◆ **Exercise requirements**:
Scan the data for "SilkS" and copy each matching line.

◆ **Excerpted records**:
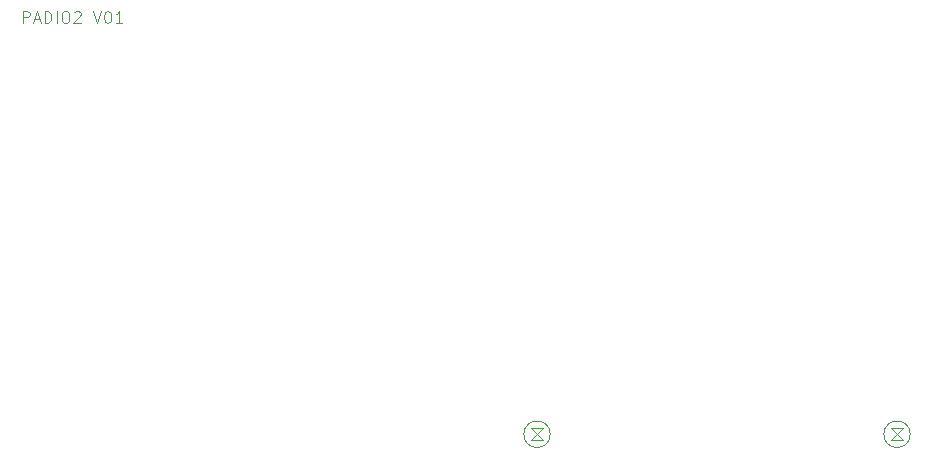
<source format=gbr>
%TF.GenerationSoftware,KiCad,Pcbnew,9.0.0*%
%TF.CreationDate,2025-07-25T23:50:21+02:00*%
%TF.ProjectId,xioboxconn_empty,78696f62-6f78-4636-9f6e-6e5f656d7074,rev?*%
%TF.SameCoordinates,PX73b0b30PY6adbf50*%
%TF.FileFunction,Legend,Top*%
%TF.FilePolarity,Positive*%
%FSLAX46Y46*%
G04 Gerber Fmt 4.6, Leading zero omitted, Abs format (unit mm)*
G04 Created by KiCad (PCBNEW 9.0.0) date 2025-07-25 23:50:21*
%MOMM*%
%LPD*%
G01*
G04 APERTURE LIST*
%ADD10C,0.100000*%
G04 APERTURE END LIST*
D10*
X-43537616Y34834581D02*
X-43537616Y35834581D01*
X-43537616Y35834581D02*
X-43156664Y35834581D01*
X-43156664Y35834581D02*
X-43061426Y35786962D01*
X-43061426Y35786962D02*
X-43013807Y35739343D01*
X-43013807Y35739343D02*
X-42966188Y35644105D01*
X-42966188Y35644105D02*
X-42966188Y35501248D01*
X-42966188Y35501248D02*
X-43013807Y35406010D01*
X-43013807Y35406010D02*
X-43061426Y35358391D01*
X-43061426Y35358391D02*
X-43156664Y35310772D01*
X-43156664Y35310772D02*
X-43537616Y35310772D01*
X-42585235Y35120296D02*
X-42109045Y35120296D01*
X-42680473Y34834581D02*
X-42347140Y35834581D01*
X-42347140Y35834581D02*
X-42013807Y34834581D01*
X-41680473Y34834581D02*
X-41680473Y35834581D01*
X-41680473Y35834581D02*
X-41442378Y35834581D01*
X-41442378Y35834581D02*
X-41299521Y35786962D01*
X-41299521Y35786962D02*
X-41204283Y35691724D01*
X-41204283Y35691724D02*
X-41156664Y35596486D01*
X-41156664Y35596486D02*
X-41109045Y35406010D01*
X-41109045Y35406010D02*
X-41109045Y35263153D01*
X-41109045Y35263153D02*
X-41156664Y35072677D01*
X-41156664Y35072677D02*
X-41204283Y34977439D01*
X-41204283Y34977439D02*
X-41299521Y34882200D01*
X-41299521Y34882200D02*
X-41442378Y34834581D01*
X-41442378Y34834581D02*
X-41680473Y34834581D01*
X-40680473Y34834581D02*
X-40680473Y35834581D01*
X-40013807Y35834581D02*
X-39823331Y35834581D01*
X-39823331Y35834581D02*
X-39728093Y35786962D01*
X-39728093Y35786962D02*
X-39632855Y35691724D01*
X-39632855Y35691724D02*
X-39585236Y35501248D01*
X-39585236Y35501248D02*
X-39585236Y35167915D01*
X-39585236Y35167915D02*
X-39632855Y34977439D01*
X-39632855Y34977439D02*
X-39728093Y34882200D01*
X-39728093Y34882200D02*
X-39823331Y34834581D01*
X-39823331Y34834581D02*
X-40013807Y34834581D01*
X-40013807Y34834581D02*
X-40109045Y34882200D01*
X-40109045Y34882200D02*
X-40204283Y34977439D01*
X-40204283Y34977439D02*
X-40251902Y35167915D01*
X-40251902Y35167915D02*
X-40251902Y35501248D01*
X-40251902Y35501248D02*
X-40204283Y35691724D01*
X-40204283Y35691724D02*
X-40109045Y35786962D01*
X-40109045Y35786962D02*
X-40013807Y35834581D01*
X-39204283Y35739343D02*
X-39156664Y35786962D01*
X-39156664Y35786962D02*
X-39061426Y35834581D01*
X-39061426Y35834581D02*
X-38823331Y35834581D01*
X-38823331Y35834581D02*
X-38728093Y35786962D01*
X-38728093Y35786962D02*
X-38680474Y35739343D01*
X-38680474Y35739343D02*
X-38632855Y35644105D01*
X-38632855Y35644105D02*
X-38632855Y35548867D01*
X-38632855Y35548867D02*
X-38680474Y35406010D01*
X-38680474Y35406010D02*
X-39251902Y34834581D01*
X-39251902Y34834581D02*
X-38632855Y34834581D01*
X-37585235Y35834581D02*
X-37251902Y34834581D01*
X-37251902Y34834581D02*
X-36918569Y35834581D01*
X-36394759Y35834581D02*
X-36299521Y35834581D01*
X-36299521Y35834581D02*
X-36204283Y35786962D01*
X-36204283Y35786962D02*
X-36156664Y35739343D01*
X-36156664Y35739343D02*
X-36109045Y35644105D01*
X-36109045Y35644105D02*
X-36061426Y35453629D01*
X-36061426Y35453629D02*
X-36061426Y35215534D01*
X-36061426Y35215534D02*
X-36109045Y35025058D01*
X-36109045Y35025058D02*
X-36156664Y34929820D01*
X-36156664Y34929820D02*
X-36204283Y34882200D01*
X-36204283Y34882200D02*
X-36299521Y34834581D01*
X-36299521Y34834581D02*
X-36394759Y34834581D01*
X-36394759Y34834581D02*
X-36489997Y34882200D01*
X-36489997Y34882200D02*
X-36537616Y34929820D01*
X-36537616Y34929820D02*
X-36585235Y35025058D01*
X-36585235Y35025058D02*
X-36632854Y35215534D01*
X-36632854Y35215534D02*
X-36632854Y35453629D01*
X-36632854Y35453629D02*
X-36585235Y35644105D01*
X-36585235Y35644105D02*
X-36537616Y35739343D01*
X-36537616Y35739343D02*
X-36489997Y35786962D01*
X-36489997Y35786962D02*
X-36394759Y35834581D01*
X-35109045Y34834581D02*
X-35680473Y34834581D01*
X-35394759Y34834581D02*
X-35394759Y35834581D01*
X-35394759Y35834581D02*
X-35489997Y35691724D01*
X-35489997Y35691724D02*
X-35585235Y35596486D01*
X-35585235Y35596486D02*
X-35680473Y35548867D01*
%TO.C,J3*%
X29980000Y500000D02*
X30480000Y0D01*
X29980000Y-500000D02*
X30980000Y500000D01*
X29980000Y-500000D02*
X30980000Y-500000D01*
X30980000Y500000D02*
X29980000Y500000D01*
X30980000Y-500000D02*
X30480000Y0D01*
X31598034Y0D02*
G75*
G02*
X29361966Y0I-1118034J0D01*
G01*
X29361966Y0D02*
G75*
G02*
X31598034Y0I1118034J0D01*
G01*
%TO.C,J2*%
X-500000Y500000D02*
X0Y0D01*
X-500000Y-500000D02*
X500000Y500000D01*
X-500000Y-500000D02*
X500000Y-500000D01*
X500000Y500000D02*
X-500000Y500000D01*
X500000Y-500000D02*
X0Y0D01*
X1118034Y0D02*
G75*
G02*
X-1118034Y0I-1118034J0D01*
G01*
X-1118034Y0D02*
G75*
G02*
X1118034Y0I1118034J0D01*
G01*
%TD*%
M02*

</source>
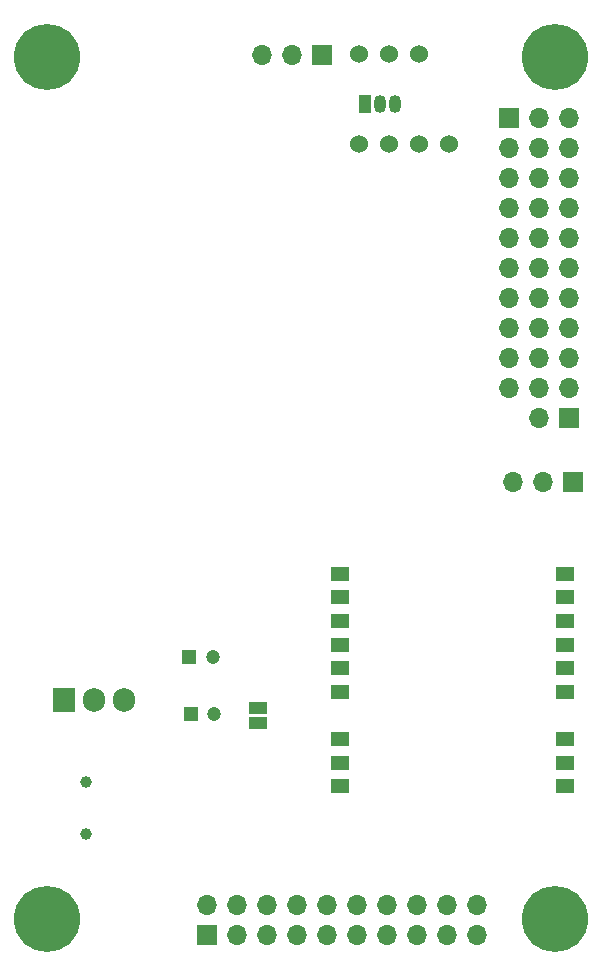
<source format=gbs>
%TF.GenerationSoftware,KiCad,Pcbnew,7.0.10*%
%TF.CreationDate,2024-08-04T17:16:23+10:00*%
%TF.ProjectId,AI4R-SENSORPCB,41493452-2d53-4454-9e53-4f525043422e,rev?*%
%TF.SameCoordinates,Original*%
%TF.FileFunction,Soldermask,Bot*%
%TF.FilePolarity,Negative*%
%FSLAX46Y46*%
G04 Gerber Fmt 4.6, Leading zero omitted, Abs format (unit mm)*
G04 Created by KiCad (PCBNEW 7.0.10) date 2024-08-04 17:16:23*
%MOMM*%
%LPD*%
G01*
G04 APERTURE LIST*
%ADD10C,1.000000*%
%ADD11C,5.600000*%
%ADD12R,1.200000X1.200000*%
%ADD13C,1.200000*%
%ADD14R,1.700000X1.700000*%
%ADD15O,1.700000X1.700000*%
%ADD16C,1.524000*%
%ADD17R,1.050000X1.500000*%
%ADD18O,1.050000X1.500000*%
%ADD19R,1.905000X2.000000*%
%ADD20O,1.905000X2.000000*%
%ADD21R,1.500000X1.000000*%
%ADD22R,1.600000X1.200000*%
G04 APERTURE END LIST*
D10*
%TO.C,J11*%
X18800000Y-76900000D03*
X18800000Y-81300000D03*
%TD*%
D11*
%TO.C,H2*%
X58500000Y-15500000D03*
%TD*%
D12*
%TO.C,C2*%
X27500000Y-66300000D03*
D13*
X29500000Y-66300000D03*
%TD*%
D14*
%TO.C,J6*%
X59700000Y-46120000D03*
D15*
X57160000Y-46120000D03*
X59700000Y-43580000D03*
X57160000Y-43580000D03*
X59700000Y-41040000D03*
X57160000Y-41040000D03*
X59700000Y-38500000D03*
X57160000Y-38500000D03*
X59700000Y-35960000D03*
X57160000Y-35960000D03*
X59700000Y-33420000D03*
X57160000Y-33420000D03*
X59700000Y-30880000D03*
X57160000Y-30880000D03*
X59700000Y-28340000D03*
X57160000Y-28340000D03*
X59700000Y-25800000D03*
X57160000Y-25800000D03*
X59700000Y-23260000D03*
X57160000Y-23260000D03*
X59700000Y-20720000D03*
X57160000Y-20720000D03*
%TD*%
D14*
%TO.C,J8*%
X54560000Y-20720000D03*
D15*
X54560000Y-23260000D03*
X54560000Y-25800000D03*
X54560000Y-28340000D03*
X54560000Y-30880000D03*
X54560000Y-33420000D03*
X54560000Y-35960000D03*
X54560000Y-38500000D03*
X54560000Y-41040000D03*
X54560000Y-43580000D03*
%TD*%
D11*
%TO.C,H4*%
X15500000Y-88500000D03*
%TD*%
D16*
%TO.C,U2*%
X46950000Y-15270000D03*
X44410000Y-15270000D03*
X41870000Y-15270000D03*
X41920000Y-22890000D03*
X44460000Y-22890000D03*
X47000000Y-22890000D03*
X49540000Y-22890000D03*
%TD*%
D14*
%TO.C,J10*%
X28993500Y-89840000D03*
D15*
X28993500Y-87300000D03*
X31533500Y-89840000D03*
X31533500Y-87300000D03*
X34073500Y-89840000D03*
X34073500Y-87300000D03*
X36613500Y-89840000D03*
X36613500Y-87300000D03*
X39153500Y-89840000D03*
X39153500Y-87300000D03*
X41693500Y-89840000D03*
X41693500Y-87300000D03*
X44233500Y-89840000D03*
X44233500Y-87300000D03*
X46773500Y-89840000D03*
X46773500Y-87300000D03*
X49313500Y-89840000D03*
X49313500Y-87300000D03*
X51853500Y-89840000D03*
X51853500Y-87300000D03*
%TD*%
D12*
%TO.C,C1*%
X27627401Y-71200000D03*
D13*
X29627401Y-71200000D03*
%TD*%
D17*
%TO.C,Q1*%
X42360000Y-19500000D03*
D18*
X43630000Y-19500000D03*
X44900000Y-19500000D03*
%TD*%
D14*
%TO.C,J7*%
X38725000Y-15400000D03*
D15*
X36185000Y-15400000D03*
X33645000Y-15400000D03*
%TD*%
D19*
%TO.C,U3*%
X16900000Y-70000000D03*
D20*
X19440000Y-70000000D03*
X21980000Y-70000000D03*
%TD*%
D11*
%TO.C,H3*%
X58500000Y-88500000D03*
%TD*%
D14*
%TO.C,J9*%
X60000000Y-51500000D03*
D15*
X57460000Y-51500000D03*
X54920000Y-51500000D03*
%TD*%
D11*
%TO.C,H1*%
X15500000Y-15500000D03*
%TD*%
D21*
%TO.C,JP1*%
X33300000Y-70650000D03*
X33300000Y-71950000D03*
%TD*%
D22*
%TO.C,U1*%
X40300000Y-77300000D03*
X40300000Y-75300000D03*
X40300000Y-73300000D03*
X40300000Y-69300000D03*
X40300000Y-67300000D03*
X40300000Y-65300000D03*
X40300000Y-63300000D03*
X40300000Y-61300000D03*
X40300000Y-59300000D03*
X59300000Y-59300000D03*
X59300000Y-61300000D03*
X59300000Y-63300000D03*
X59300000Y-65300000D03*
X59300000Y-67300000D03*
X59300000Y-69300000D03*
X59300000Y-73300000D03*
X59300000Y-75300000D03*
X59300000Y-77300000D03*
%TD*%
M02*

</source>
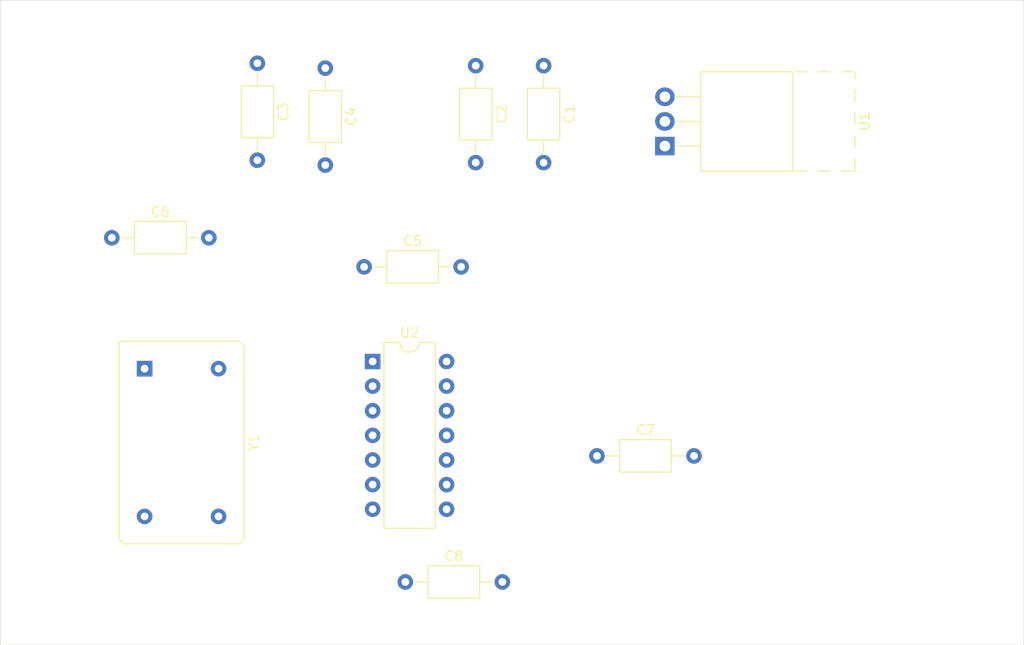
<source format=kicad_pcb>
(kicad_pcb
	(version 20240108)
	(generator "pcbnew")
	(generator_version "8.0")
	(general
		(thickness 1.6)
		(legacy_teardrops no)
	)
	(paper "A4")
	(layers
		(0 "F.Cu" signal)
		(31 "B.Cu" signal)
		(32 "B.Adhes" user "B.Adhesive")
		(33 "F.Adhes" user "F.Adhesive")
		(34 "B.Paste" user)
		(35 "F.Paste" user)
		(36 "B.SilkS" user "B.Silkscreen")
		(37 "F.SilkS" user "F.Silkscreen")
		(38 "B.Mask" user)
		(39 "F.Mask" user)
		(40 "Dwgs.User" user "User.Drawings")
		(41 "Cmts.User" user "User.Comments")
		(42 "Eco1.User" user "User.Eco1")
		(43 "Eco2.User" user "User.Eco2")
		(44 "Edge.Cuts" user)
		(45 "Margin" user)
		(46 "B.CrtYd" user "B.Courtyard")
		(47 "F.CrtYd" user "F.Courtyard")
		(48 "B.Fab" user)
		(49 "F.Fab" user)
		(50 "User.1" user)
		(51 "User.2" user)
		(52 "User.3" user)
		(53 "User.4" user)
		(54 "User.5" user)
		(55 "User.6" user)
		(56 "User.7" user)
		(57 "User.8" user)
		(58 "User.9" user)
	)
	(setup
		(pad_to_mask_clearance 0)
		(allow_soldermask_bridges_in_footprints no)
		(pcbplotparams
			(layerselection 0x00010fc_ffffffff)
			(plot_on_all_layers_selection 0x0000000_00000000)
			(disableapertmacros no)
			(usegerberextensions no)
			(usegerberattributes yes)
			(usegerberadvancedattributes yes)
			(creategerberjobfile yes)
			(dashed_line_dash_ratio 12.000000)
			(dashed_line_gap_ratio 3.000000)
			(svgprecision 4)
			(plotframeref no)
			(viasonmask no)
			(mode 1)
			(useauxorigin no)
			(hpglpennumber 1)
			(hpglpenspeed 20)
			(hpglpendiameter 15.000000)
			(pdf_front_fp_property_popups yes)
			(pdf_back_fp_property_popups yes)
			(dxfpolygonmode yes)
			(dxfimperialunits yes)
			(dxfusepcbnewfont yes)
			(psnegative no)
			(psa4output no)
			(plotreference yes)
			(plotvalue yes)
			(plotfptext yes)
			(plotinvisibletext no)
			(sketchpadsonfab no)
			(subtractmaskfromsilk no)
			(outputformat 1)
			(mirror no)
			(drillshape 1)
			(scaleselection 1)
			(outputdirectory "")
		)
	)
	(net 0 "")
	(net 1 "GND")
	(net 2 "Net-(U1-VI)")
	(net 3 "Net-(D1-K)")
	(net 4 "Net-(D2-K)")
	(net 5 "Net-(C8-Pad1)")
	(net 6 "Net-(J1-Pin_6)")
	(net 7 "Net-(Y1-OUT)")
	(net 8 "Net-(Y1-Vcontrol)")
	(net 9 "Net-(U2-Pad1)")
	(net 10 "Net-(U2-Pad3)")
	(net 11 "Net-(U2-Pad10)")
	(footprint "Capacitor_THT:C_Axial_L5.1mm_D3.1mm_P10.00mm_Horizontal" (layer "F.Cu") (at 155.5 112))
	(footprint "Capacitor_THT:C_Axial_L5.1mm_D3.1mm_P10.00mm_Horizontal" (layer "F.Cu") (at 143 71.75 -90))
	(footprint "Capacitor_THT:C_Axial_L5.1mm_D3.1mm_P10.00mm_Horizontal" (layer "F.Cu") (at 135.75 125))
	(footprint "Capacitor_THT:C_Axial_L5.1mm_D3.1mm_P10.00mm_Horizontal" (layer "F.Cu") (at 150 71.75 -90))
	(footprint "Package_DIP:CERDIP-14_W7.62mm_SideBrazed" (layer "F.Cu") (at 132.38 102.26))
	(footprint "Capacitor_THT:C_Axial_L5.1mm_D3.1mm_P10.00mm_Horizontal" (layer "F.Cu") (at 105.5 89.5))
	(footprint "Oscillator:Oscillator_DIP-14" (layer "F.Cu") (at 108.88 103 -90))
	(footprint "Package_TO_SOT_THT:TO-220-3_Horizontal_TabUp" (layer "F.Cu") (at 162.5 80.04 90))
	(footprint "Capacitor_THT:C_Axial_L5.1mm_D3.1mm_P10.00mm_Horizontal" (layer "F.Cu") (at 120.5 71.5 -90))
	(footprint "Capacitor_THT:C_Axial_L5.1mm_D3.1mm_P10.00mm_Horizontal" (layer "F.Cu") (at 127.5 72 -90))
	(footprint "Capacitor_THT:C_Axial_L5.1mm_D3.1mm_P10.00mm_Horizontal" (layer "F.Cu") (at 131.5 92.5))
	(gr_rect
		(start 94 65)
		(end 199.5 131.5)
		(stroke
			(width 0.05)
			(type default)
		)
		(fill none)
		(layer "Edge.Cuts")
		(uuid "6ed49833-7f87-4f5e-b9d2-8094698c655d")
	)
)

</source>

◆ **Solution below**:
		(36 "B.SilkS" user "B.Silkscreen")
		(37 "F.SilkS" user "F.Silkscreen")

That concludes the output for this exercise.